While at the ACS National Meeting in Philadelphia I attended a talk by David Thompson of Boehringer Ingelheim (BI), where he spoke about a recent competition BI sponsored on Kaggle – a web site that hosts data mining competitions. In this instance, BI provided a dataset that contained only object identifiers and about 1700 numerical features and a binary dependent variable. The contest was open to anybody and who ever got the best classification model (as measured by log loss) was selected as the winner. You can read more about the details of the competition and also on Davids’ slides.
But I’m curious about the utility of such a competition. During the competition, all contestents had access to were the numerical features. So the contestants had no idea of the domain from where the data came – placing the onus on pure modeling ability and no need for domain knowledge. But in fact the dataset provided to them, as announced by David at the ACS, was the Hansen AMES mutagenicity dataset characterized using a collection of 2D descriptors (continuous topological descriptors as well as binary fingerprints).
BI included some “default” models and the winning models certainly performed better (10% for the winning model). This is not surprising, as they did not attempt build optimized models. But then we also see that the top 5 models differed only incrementally in their log loss values. Thus any one of the top 3 or 4 models could be regarded as a winner in terms of actual predictions.
What I’d really like to know is how well such an approach leads to better chemistry or biology. First, it’s clear that such an approach leads to the optimization of pure predictive performance and cannot provide insight into why the model makes an active or inactive call. In many scenario’s this is sufficient, but more often than not, domain specific diagnostics are invaluable. Second, how does the relative increase in model performance lead to better decision making? Granted, the crowd-sourced, gamified approach is a nice way to eke out the last bits of predictive performance on a dataset – but does it really matter that one model performs 1% better than the next best model? The fact that the winning model was 10% better than the “default” BI model is not too informative. So a specific qustion I have is, was there a benefit, in terms of model performance, and downstream decision making by asking the crowd for a better model, compared to what BI had developed using (implicit or explicit) chemical knowledge?
My motivation is to try and understand whether the winning model was an incremental improvement or whether it was a significant jump, not just in terms of numerical performance, but in terms of the predicted chemistry/biology. People have been making noises of how data trumps knowledge (or rather hypotheses and models) and I believe that in some cases this can be true. But I also wonder to what extent this holds for chemical data mining.
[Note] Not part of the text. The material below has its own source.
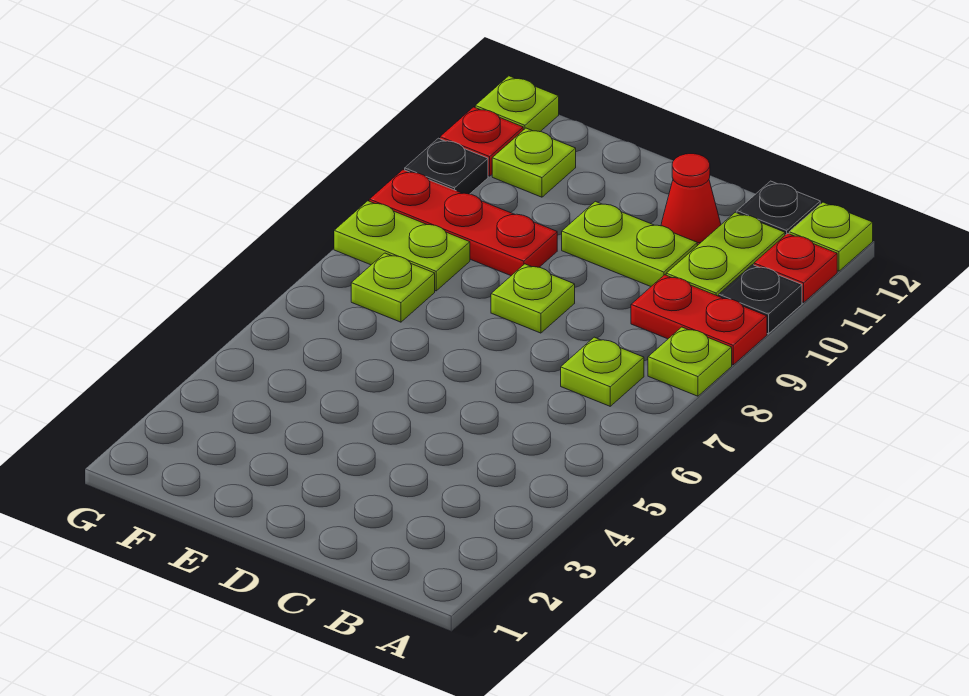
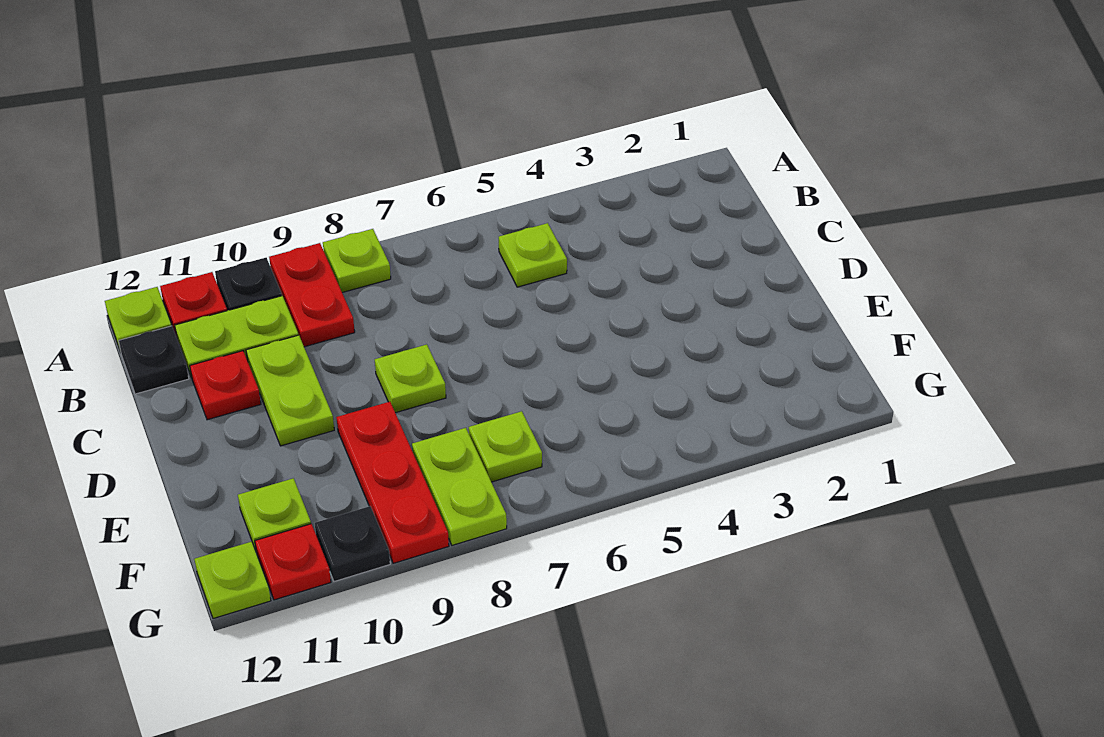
lime 1x1 plate [561,337,644,406] -> lime 1x1 plate moved to [499,223,567,287]
red 1x1 cone [661,154,721,246] -> red 1x1 plate [190,351,261,420]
But it’s equally important to understand what such a model is to be used for. In a virtual screening scenario, one could probably ignore interpretability and go for pure predictive performance. In such cases, for increasingly large libraries, it might make sense for one to have a model that s 1% better than the state of the art. (In fact, there was a very interesting talk by Nigel Duffy of Numerate, where he spoke about a closed form, analytical expression for the hit rate in a virtual screen, which indicates that for improvements in the overall performance of a VS workflow, the best investment is to increase the accuracy of the predictive model. Indeed, his results seem to indicate that even incremental improvements in model accuracy lead to a decent boost to the hit rate).
I want to stress that I’m not claiming that BI (or any other organization involved in this type of activity) has the absolute best models and that nobody can do better. I firmly believe that however good you are at something, there’s likely to be someone better at it (after all, there are 6 billion people in the world). But I’d also like to know how and whether incrementally better models do when put to the test of real, prospective predictions.